President Moncef Marzouki denounced the killing of Belaid, an outspoken critic of his government, as an "odious assassination", while Ennahda chief Rached Ghannouchi said the killers wanted a "bloodbath."
The cold-blooded killing sparked outrage, with thousands of people massing outside the interior ministry in Tunis where they clashed with police and shouted abuse at Ennahda, which Belaid's family accuse of being behind the assassination.
The wife of the 48-year-old leftist leader told a radio station her husband had received death threats and was shot dead before her eyes as he left their Tunis home.
"I saw his blood flowing, I saw his little smile. I saw that they want to kill democracy," Basma Belaid, her voice trembling with emotion, told France's Europe 1 radio.
"For a long time we have been receiving threats, every day without exception. We always tried to be sure that, when he went anywhere, there was always at least one person with him."
His brother Abdelmajid Belaid blamed Ennahda.
"My brother was assassinated. I am desperate and depressed," he said.
"I accuse Rached Ghannouchi of assassinating my brother," he said.
The murder brought thousands of people out on the streets of Tunis and in other cities, including central Sidi Bouzeid -- birthplace of the 2011 revolution that toppled ex-dictator Zine El Abidine Ben Ali.
Police fired tear gas at protesters after they were attacked with bottles and stones outside the interior ministry and used clubs to disperse the angry crowd, journalists said, as clouds of smoke filled the area.
The tension rose further when an ambulance carrying Belaid's body drove through central Tunis, with protesters crowding behind the vehicle and clashes broke out between police and dozens of protesters, the journalists said.
Protesters pressed against the ambulance to protect it from the violence.
In central Tunisia protesters torched the Ennahda party office in Mezzouna, near Sidi Boueid, ransacked another in the mining community of Gafsa and set fire to a party office in the northeastern town of Kef, witnesses said.
They broke furniture and tore up Ennahda flags and set fire to computers to vent their fury.
In Kasserine, on the border with Algeria, hundreds of people calling for "vengeance" took to the streets as schools suspended classes, a journalist said.
In Sidi Bouzeid some 2,000 demonstrated peacefully but around 200 people tried to storm police headquarters and police used tear gas to keep them at bay.
Marzouki deplored the killing in an impassioned speech at the European Parliament in Strasbourg that brought tears to the eyes of politicians.
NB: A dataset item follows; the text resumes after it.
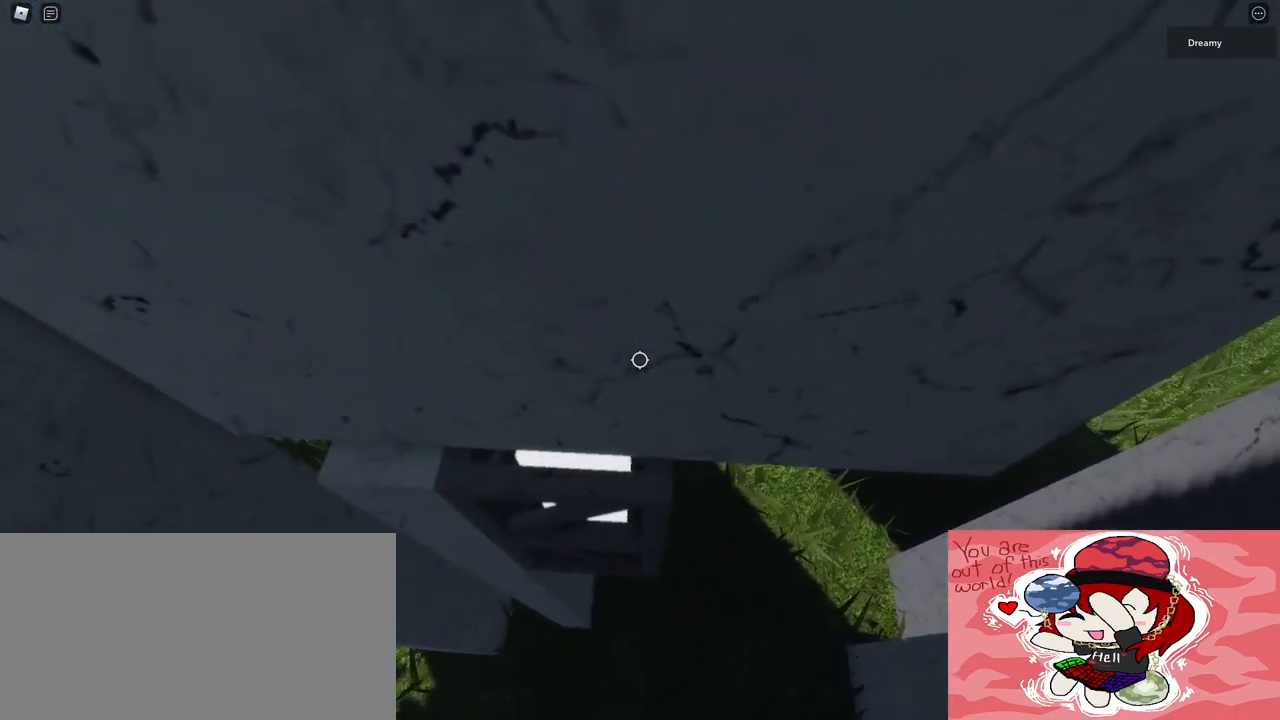
{"keys": [], "mouse": [], "events": [[183, "w", "down"], [233, "w", "up"]]}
"This odious assassination of a political leader who I knew well and who was my friend... is a threat, it is a letter sent that will not be received," Marzouki said, insisting the murder would not tip Tunisia to unrest.
An aide said Marzouki scrapped plans to go to Cairo to join the Organisation of Islamic Cooperation summit and instead would fly home from Strasbourg immediately to deal with the crisis.
Belaid, a popular figure known for his iconic smile and black moustache, was a human rights lawyer who served jail time under ousted dictator Ben Ali, and former president Habib Bourguiba. He was part of ousted Iraqi dictator Saddam Hussein's defence team.
He headed the opposition Democratic Patriots party and was a harsh critic of Tunisia's Islamist-led government.
Ennahda chief Ghannouchi rejected claims that his party was behind the "cowardly" murder, and said the killing was a "settling of political scores".
"(The killers) want a bloodbath but they won't succeed" in creating one, Ghannouchi said.
Prime Minister Hamadi Jebali described the murder as "an act of terrorism".
He said a gunman wearing the traditional hooded long burnous robe shot Belaid with three bullets fired at close range as he left his Tunis home in the morning.
France's President Francois Hollande said the murder had robbed Tunisia of "one of its most courageous and free voices."
The murder of Belaid comes at a time when Tunisia is witnessing a rise in violence fed by political and social discontent two years after the mass uprising that toppled Ben Ali.